'''

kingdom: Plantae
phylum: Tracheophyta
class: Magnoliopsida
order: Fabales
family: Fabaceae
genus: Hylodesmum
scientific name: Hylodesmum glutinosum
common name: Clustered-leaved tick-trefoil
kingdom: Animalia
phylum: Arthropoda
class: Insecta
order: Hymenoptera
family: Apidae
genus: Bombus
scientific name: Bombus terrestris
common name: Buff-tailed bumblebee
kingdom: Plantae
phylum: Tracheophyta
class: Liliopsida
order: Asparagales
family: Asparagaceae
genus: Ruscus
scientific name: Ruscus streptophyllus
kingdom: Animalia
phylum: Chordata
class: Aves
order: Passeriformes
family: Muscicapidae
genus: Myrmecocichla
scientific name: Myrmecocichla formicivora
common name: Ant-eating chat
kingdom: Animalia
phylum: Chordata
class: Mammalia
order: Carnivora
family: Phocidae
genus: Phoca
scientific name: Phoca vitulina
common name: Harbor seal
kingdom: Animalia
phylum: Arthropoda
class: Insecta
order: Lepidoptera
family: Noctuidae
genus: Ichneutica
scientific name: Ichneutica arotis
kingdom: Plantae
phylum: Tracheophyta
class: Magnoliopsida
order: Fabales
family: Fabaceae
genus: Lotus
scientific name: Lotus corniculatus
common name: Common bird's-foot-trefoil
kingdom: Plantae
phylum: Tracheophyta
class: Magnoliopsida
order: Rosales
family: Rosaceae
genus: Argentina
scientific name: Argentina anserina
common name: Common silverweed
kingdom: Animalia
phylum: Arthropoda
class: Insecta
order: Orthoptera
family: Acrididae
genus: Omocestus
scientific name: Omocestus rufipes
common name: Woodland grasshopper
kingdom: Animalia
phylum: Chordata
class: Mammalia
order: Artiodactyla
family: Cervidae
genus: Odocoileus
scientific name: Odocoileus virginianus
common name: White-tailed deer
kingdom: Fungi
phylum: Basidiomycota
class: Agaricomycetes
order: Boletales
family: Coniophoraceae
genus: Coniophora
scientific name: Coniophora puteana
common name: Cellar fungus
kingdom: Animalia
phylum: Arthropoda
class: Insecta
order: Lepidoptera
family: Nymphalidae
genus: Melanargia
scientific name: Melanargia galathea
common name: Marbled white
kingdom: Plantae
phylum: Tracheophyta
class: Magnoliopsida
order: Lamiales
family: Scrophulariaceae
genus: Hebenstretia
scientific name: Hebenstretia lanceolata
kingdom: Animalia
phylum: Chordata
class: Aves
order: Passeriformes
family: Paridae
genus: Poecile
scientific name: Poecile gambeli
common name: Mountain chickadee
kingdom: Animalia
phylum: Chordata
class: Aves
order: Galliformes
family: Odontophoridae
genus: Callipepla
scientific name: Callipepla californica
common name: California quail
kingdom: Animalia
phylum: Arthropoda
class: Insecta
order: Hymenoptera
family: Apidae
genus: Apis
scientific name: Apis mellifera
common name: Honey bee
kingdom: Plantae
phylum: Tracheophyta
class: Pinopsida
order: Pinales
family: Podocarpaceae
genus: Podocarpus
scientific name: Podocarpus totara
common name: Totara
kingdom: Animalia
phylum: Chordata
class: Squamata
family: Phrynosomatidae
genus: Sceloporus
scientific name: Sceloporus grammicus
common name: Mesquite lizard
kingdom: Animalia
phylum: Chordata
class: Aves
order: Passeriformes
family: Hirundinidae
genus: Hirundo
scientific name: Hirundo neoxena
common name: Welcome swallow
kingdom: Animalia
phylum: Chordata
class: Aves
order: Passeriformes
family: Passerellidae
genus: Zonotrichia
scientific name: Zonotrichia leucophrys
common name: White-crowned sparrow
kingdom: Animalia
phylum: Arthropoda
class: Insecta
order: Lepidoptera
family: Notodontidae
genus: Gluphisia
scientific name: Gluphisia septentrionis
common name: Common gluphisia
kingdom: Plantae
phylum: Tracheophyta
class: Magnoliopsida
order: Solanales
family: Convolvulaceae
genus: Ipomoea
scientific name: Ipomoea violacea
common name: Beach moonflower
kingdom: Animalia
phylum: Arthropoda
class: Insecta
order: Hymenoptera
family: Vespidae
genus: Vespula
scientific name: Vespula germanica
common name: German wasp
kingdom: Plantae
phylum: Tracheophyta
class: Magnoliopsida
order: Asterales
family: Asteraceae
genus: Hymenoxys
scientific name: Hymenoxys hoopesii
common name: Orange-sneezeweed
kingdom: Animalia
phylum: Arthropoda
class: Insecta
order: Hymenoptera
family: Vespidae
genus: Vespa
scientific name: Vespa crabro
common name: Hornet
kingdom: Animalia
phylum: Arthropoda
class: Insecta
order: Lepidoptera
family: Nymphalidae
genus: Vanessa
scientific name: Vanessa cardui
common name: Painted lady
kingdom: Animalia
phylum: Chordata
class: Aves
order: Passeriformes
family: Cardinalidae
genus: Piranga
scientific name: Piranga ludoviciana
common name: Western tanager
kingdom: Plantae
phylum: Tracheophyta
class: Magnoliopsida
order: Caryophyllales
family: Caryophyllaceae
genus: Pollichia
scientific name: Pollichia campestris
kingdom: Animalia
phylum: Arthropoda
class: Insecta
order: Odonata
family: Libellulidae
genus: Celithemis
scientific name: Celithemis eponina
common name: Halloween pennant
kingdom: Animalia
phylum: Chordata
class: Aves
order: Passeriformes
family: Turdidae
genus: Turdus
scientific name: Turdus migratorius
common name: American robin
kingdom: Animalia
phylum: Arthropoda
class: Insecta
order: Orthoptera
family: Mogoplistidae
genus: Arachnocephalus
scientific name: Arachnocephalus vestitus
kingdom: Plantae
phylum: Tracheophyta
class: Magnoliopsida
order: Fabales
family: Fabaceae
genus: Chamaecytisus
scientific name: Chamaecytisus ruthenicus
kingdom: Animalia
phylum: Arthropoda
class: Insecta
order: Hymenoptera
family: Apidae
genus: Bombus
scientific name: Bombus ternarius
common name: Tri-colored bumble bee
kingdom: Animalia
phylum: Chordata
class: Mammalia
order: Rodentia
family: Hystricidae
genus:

'''

[Task objective]:
Arrange the records from their first line through the line containing "family: Muscicapidae", inclusive, as a Markdown table with the columns Row and Line. Number each line in Row and omit blank lines.

[Result of the exercise]:
| Row | Line |
|---|---|
| 1 | kingdom: Plantae |
| 2 | phylum: Tracheophyta |
| 3 | class: Magnoliopsida |
| 4 | order: Fabales |
| 5 | family: Fabaceae |
| 6 | genus: Hylodesmum |
| 7 | scientific name: Hylodesmum glutinosum |
| 8 | common name: Clustered-leaved tick-trefoil |
| 9 | kingdom: Animalia |
| 10 | phylum: Arthropoda |
| 11 | class: Insecta |
| 12 | order: Hymenoptera |
| 13 | family: Apidae |
| 14 | genus: Bombus |
| 15 | scientific name: Bombus terrestris |
| 16 | common name: Buff-tailed bumblebee |
| 17 | kingdom: Plantae |
| 18 | phylum: Tracheophyta |
| 19 | class: Liliopsida |
| 20 | order: Asparagales |
| 21 | family: Asparagaceae |
| 22 | genus: Ruscus |
| 23 | scientific name: Ruscus streptophyllus |
| 24 | kingdom: Animalia |
| 25 | phylum: Chordata |
| 26 | class: Aves |
| 27 | order: Passeriformes |
| 28 | family: Muscicapidae |